A perfect fusion of music and location at Kilruddery

The Festival of Great Music in Irish Houses plays fast and loose with its title but delivers music of calibre and quality

At some point during last Thursday's concert I found myself thinking about happiness. It was day three in this year's Festival of Great Music in Irish Houses. Its organisers have many constituencies to keep happy over its duration: the audience, sponsors, and performers, and themselves as well.

It was my own happiness that got me started, and then wondering to what extent the ingredients giving rise to it at that precise moment were similar or different to the experience of the other constituencies around me. The ingredients for me? Above all, the music – by Mozart – was indeed “Great”. His Quintet for Piano and Winds (K 452) is wonderful: it is three movements of contrasting mood and pace, each so gracefully constructed and rich with melody, so very wide-ranging in the colours produced by the four wind instruments and piano, and so continuously primed to trigger an emotional response via sound alone, wholly independent of extra-musical reference. For me that is akin to miraculous.

The ingredient coming a close and essential second was the playing itself. It illustrated the ideal of chamber music: five independent performing spirits willingly bound to the spirit of a dead composer.
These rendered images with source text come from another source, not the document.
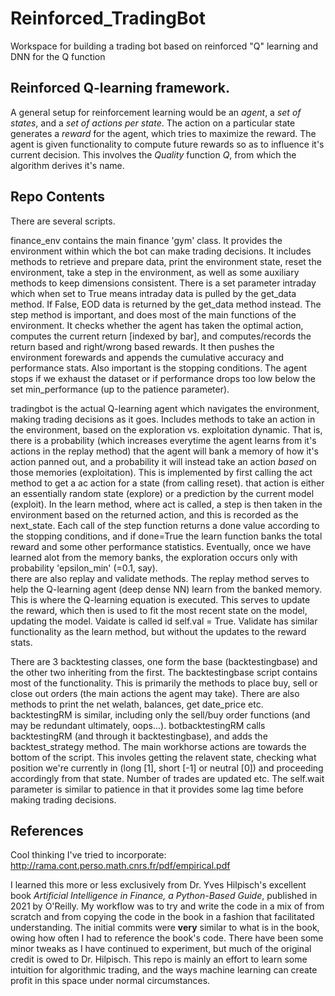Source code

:# Reinforced_TradingBot

Workspace for building a trading bot based on reinforced "Q" learning and DNN for the Q function

## Reinforced Q-learning framework. 

A general setup for reinforcement learning would be an _agent_, a _set of states_, and a _set of actions per state_. The action on a particular state generates a _reward_ for the agent, which tries to maximize the reward. The agent is given functionality to compute future rewards so as to influence it's current decision. This involves the 
_Quality_ function _Q_, from which the algorithm derives it's name. 


## Repo Contents

There are several scripts.  

finance_env contains the main finance 'gym' class. It provides the environment within which the bot can make trading decisions. It includes methods to retrieve and prepare data, print the environment state, reset the environment, take a step in the environment, as well as some auxiliary methods to keep dimensions consistent. There is a set parameter intraday which when set to True means intraday data is pulled by the get_data method. If False, EOD data is returned by the get_data method instead. The step method is important, and does most of the main functions of the environment. It checks whether the agent has taken the optimal action, computes the current return [indexed by bar], and computes/records the return based and right/wrong based rewards. It then pushes the environment forewards and appends the cumulative accuracy and performance stats. Also important is the stopping conditions. The agent stops if we exhaust the dataset or if performance drops too low below  the set min_performance (up to the patience parameter).

tradingbot is the actual Q-learning agent which navigates the environment, making trading decisions as it goes. Includes methods to take an action in the environment, based on the exploration vs. exploitation dynamic. That is, there is a probability (which increases everytime the agent learns from it's actions in the replay method) that 
the agent will bank a memory of how it's action panned out, and a probability it will instead take an action _based_ on those memories (exploitation). This is implemented by first calling the act method to get a ac action for a state (from calling reset). that action is either an essentially random state (explore) or a prediction by the current model (exploit).  In the learn method, where act is called, a step is then taken in the environment based on the returned action, and this is recorded as the next_state. Each call of the step function returns a done value according to the stopping conditions, and if done=True the learn function banks the total reward and some other performance statistics. Eventually, once we have learned alot from the memory banks, the exploration occurs only with probability 'epsilon_min' (=0.1, say).  
there are also replay and validate methods. The replay method serves to help the Q-learning agent (deep dense NN) learn from the banked memory. This is where the Q-learning equation is executed. This serves to update the reward, which then is used to fit the most recent state on the model, updating the model. Vaidate is called id self.val = True. Validate has similar functionality as the learn method, but without the updates to the reward stats.

There are 3 backtesting classes, one form the base (backtestingbase) and the other two inheriting from the first. The backtestingbase script contains most of the functionality. This is primarily the methods to place buy, sell or close out orders (the main actions the agent may take). There are also methods to print the net welath, balances, get date_price etc. backtestingRM is similar, including only the sell/buy order functions (and may be redundant ultimately, oops...). botbacktestingRM calls backtestingRM (and through it backtestingbase), and adds the backtest_strategy method. The main workhorse actions are towards the bottom of the script. This involes getting the relavent state, checking what position we're currently in (long [1], short [-1] or neutral [0]) and proceeding accordingly from that state. Number of trades are updated etc. The self.wait parameter is similar to patience in that it provides some lag time before making trading decisions. 


## References

Cool thinking I've tried to incorporate:
http://rama.cont.perso.math.cnrs.fr/pdf/empirical.pdf

I learned this more or less exclusively from Dr. Yves Hilpisch's excellent book _Artificial Intelligence in Finance, a Python-Based Guide_, published in 2021 by O'Reilly. My workflow was to try and write the code in a mix of from scratch and from copying the code in the book in a fashion that facilitated understanding. The initial commits were **very** similar to what is in the book, owing how often I had to reference the book's code. There have been some minor tweaks as I have continued to experiment, but much of the original credit is owed to Dr. Hilpisch. This repo is mainly an effort to learn some intuition for algorithmic trading, and the ways machine learning can create profit in this space under normal circumstances. 

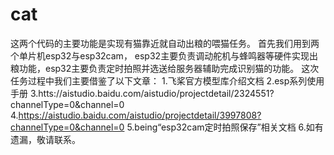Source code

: # cat
这两个代码的主要功能是实现有猫靠近就自动出粮的喂猫任务。
首先我们用到两个单片机esp32与esp32cam， esp32主要负责调动舵机与蜂鸣器等硬件实现出粮功能，esp32主要负责定时拍照并选送给服务器辅助完成识别猫的功能。
这次任务过程中我们主要借鉴了以下文章：
1.飞桨官方模型库介绍文档
2.esp系列使用手册
3.htts://aistudio.baidu.com/aistudio/projectdetail/2324551?channelType=0&channel=0
4.https://aistudio.baidu.com/aistudio/projectdetail/3997808?channelType=0&channel=0
5.being“esp32cam定时拍照保存”相关文档
6.如有遗漏，敬请联系。
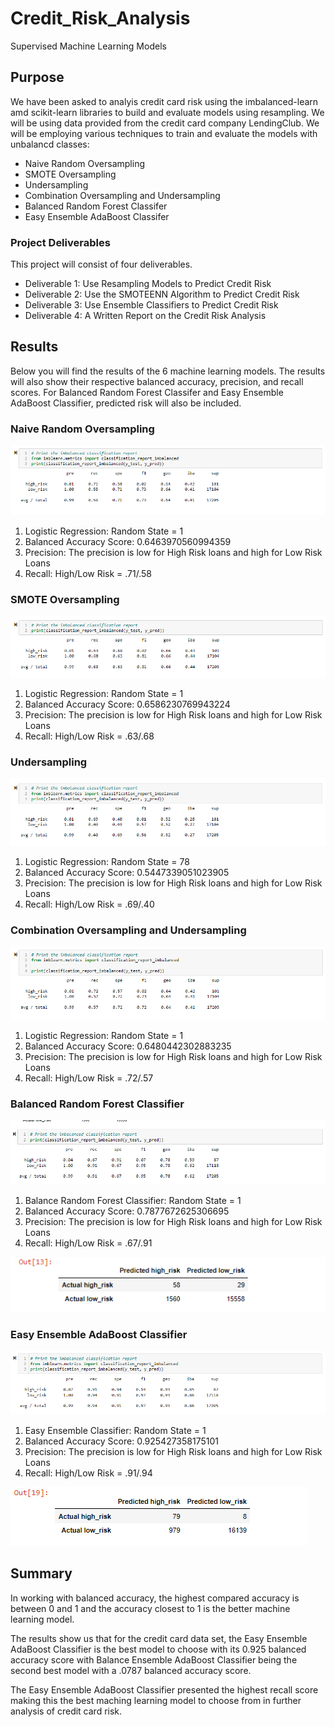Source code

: # Credit_Risk_Analysis
Supervised Machine Learning Models

## Purpose
We have been asked to analyis credit card risk using the imbalanced-learn amd scikit-learn libraries to build and evaluate models using resampling. We will be using data provided from the credit card company LendingClub. We will be employing various techniques to train and evaluate the models with unbalancd classes:
- Naive Random Oversampling
- SMOTE Oversampling
- Undersampling
- Combination Oversampling and Undersampling
- Balanced Random Forest Classifer
- Easy Ensemble AdaBoost Classifer

### Project Deliverables
This project will consist of four deliverables.
- Deliverable 1: Use Resampling Models to Predict Credit Risk
- Deliverable 2: Use the SMOTEENN Algorithm to Predict Credit Risk
- Deliverable 3: Use Ensemble Classifiers to Predict Credit Risk
- Deliverable 4: A Written Report on the Credit Risk Analysis

## Results
Below you will find the results of the 6 machine learning models. The results will also show their respective balanced accuracy, precision, and recall scores. For Balanced Random Forest Classifer and Easy Ensemble AdaBoost Classifier, predicted risk will also be included. 

### Naive Random Oversampling
![Naive](https://github.com/smithsh14/Credit_Risk_Analysis/blob/main/Images/NaiveRandomOversampling.png)

1) Logistic Regression: Random State = 1
2) Balanced Accuracy Score: 0.6463970560994359
3) Precision: The precision is low for High Risk loans and high for Low Risk Loans
4) Recall: High/Low Risk = .71/.58

### SMOTE Oversampling
![SMOTE](https://github.com/smithsh14/Credit_Risk_Analysis/blob/main/Images/SMOTEOversampling.png)

1) Logistic Regression: Random State = 1
2) Balanced Accuracy Score: 0.6586230769943224
3) Precision: The precision is low for High Risk loans and high for Low Risk Loans
4) Recall: High/Low Risk = .63/.68

### Undersampling
![Undersampling](https://github.com/smithsh14/Credit_Risk_Analysis/blob/main/Images/Undersampling.png)

1) Logistic Regression: Random State = 78
2) Balanced Accuracy Score: 0.5447339051023905
3) Precision: The precision is low for High Risk loans and high for Low Risk Loans
4) Recall: High/Low Risk = .69/.40

### Combination Oversampling and Undersampling 
![Combination](https://github.com/smithsh14/Credit_Risk_Analysis/blob/main/Images/Combination.png)

1) Logistic Regression: Random State = 1
2) Balanced Accuracy Score: 0.6480442302883235
3) Precision: The precision is low for High Risk loans and high for Low Risk Loans
4) Recall: High/Low Risk = .72/.57

### Balanced Random Forest Classifier
![Forest](https://github.com/smithsh14/Credit_Risk_Analysis/blob/main/Images/BalancedRandomForest.png)

1) Balance Random Forest Classifier: Random State = 1
2) Balanced Accuracy Score: 0.7877672625306695
3) Precision: The precision is low for High Risk loans and high for Low Risk Loans
4) Recall: High/Low Risk = .67/.91

![RISK](https://github.com/smithsh14/Credit_Risk_Analysis/blob/main/Images/BalancedRandomForest_RISK.png)

### Easy Ensemble AdaBoost Classifier
![AdaBoost](https://github.com/smithsh14/Credit_Risk_Analysis/blob/main/Images/AdaBoostClassifer.png)

1) Easy Ensemble Classifier: Random State = 1
2) Balanced Accuracy Score: 0.925427358175101
3) Precision: The precision is low for High Risk loans and high for Low Risk Loans
4) Recall: High/Low Risk = .91/.94

![RISK](https://github.com/smithsh14/Credit_Risk_Analysis/blob/main/Images/AdaBoostClassifer_RISK.png)

## Summary

In working with balanced accuracy, the highest compared accuracy is between 0 and 1 and the accuracy closest to 1 is the better machine learning model.

The results show us that for the credit card data set, the Easy Ensemble AdaBoost Classifier is the best model to choose with its 0.925 balanced accuracy score with Balance Ensemble AdaBoost Classifier being the second best model with a .0787 balanced accuracy score. 

The Easy Ensemble AdaBoost Classifier presented the highest recall score making this the best maching learning model to choose from in further analysis of credit card risk.
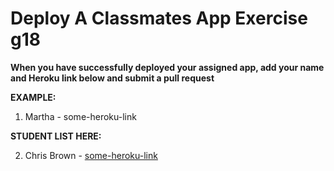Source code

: # Deploy A Classmates App Exercise g18

__When you have successfully deployed your assigned app, add your name and Heroku link below and submit a pull request__

__EXAMPLE:__

1. Martha - some-heroku-link

__STUDENT LIST HERE:__

2. Chris Brown - [some-heroku-link](https://silvercrud.herokuapp.com/)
Cédric Tiberghien (piano), Matthew Manning (oboe), Macdara Ó Seireadáin (clarinet), Peter Whelan (bassoon), and Alec Frank-Gemmil (horn) easefully found the magic balance between shining their brilliant individual lights and shading them when the music called for it. Without this instinctive and co-operative thinking the score's beauty would have been compromised.

The same high-achieving calibre of collective performance characterised the final piece of the evening – Beethoven’s quintet for the same forces and in the same key from only 15 years later (Op 16) – and in much of the other music I heard during the festival.


Other ingredients included having a great friend seated next to me, and that it was one of those long, Irish, June evenings when the sun actually shone and the sky was cloudless. And the last of those ingredients was the clincher: the location. It was Killruddery House, situated on 800 acres in Wicklow since the 17th century. Other venues have come and gone, but this one has been part of the festival for all or most of its 47 years.

The extensive gardens are beautiful and the trees are mature and plentiful. The music is always given in the orangery, a special high-ceilinged conservatory for growing fruit trees. The acoustic is excellent. And the semi-panoramic views of the surrounding grounds and woods made it seem as if I was transported into the midst of one of those majestic, Romantic landscape paintings that hang in the National Gallery. I was in a painting. Listening to Mozart. In all, there were more than enough ingredients for happiness to stifle misgivings about the original, historical appropriation of lands like those at Killruddery.

You’re never supposed to speculate about the audience but it seemed that most was happy. If so, the players were likely happy, too, since pleasing an audience can be so rewarding. Furthermore, they were playing Mozart and appeared to be enjoying playing with each other. But this was the perfect fusion of music and location, the goal of the festival since it started in 1970. The organisers are nearly all the same since I first attended 22 years ago. They are dedicated and this concert must have made them happy.

Their smiles must also conceal worry. Back in 2012 this newspaper summarised how previously the festival lost its Arts Council grant due to its elite reputation: small venues with high ticket prices and an exclusive audience. It worked hard to counter that image and win back the funding, all the more important now that the festival has been without a corporate title sponsor since 2015. Making the following year's festival a reality must occupy them constantly.

And so they wrestle with various issues – for instance, the festival’s title: only Killruddery was an actual “Irish House”, and can Philip Glass’s Third String Quartet qualify as “Great”? – and try different things.

Anyone who was happy at the end of Saturday's midday concert in the Airbnb International Hub in Hanover Quay was happy despite delays caused by the venue's insistence on everyone signing a full-page confidentiality agreement in order to gain admission. The audience also had to sit uncomfortably on a staircase instead of seats, and deal with an unforgiving acoustic, which allowed no resonance to the music and comprehensively exposed the players in the sonic equivalent of a goldfish bowl. It was the Heath Quartet with Hugh Tinney, and in fact they gave compelling, engrossing performances of Bartók and Shostakovich, fish-bowl notwithstanding.

The bottom line is that losing this festival would create much unhappiness, whereas helping it survive requires a constant openness to modifying the conditions in which happiness – a kind generated by the possibilities of matching music and venues – can thrive.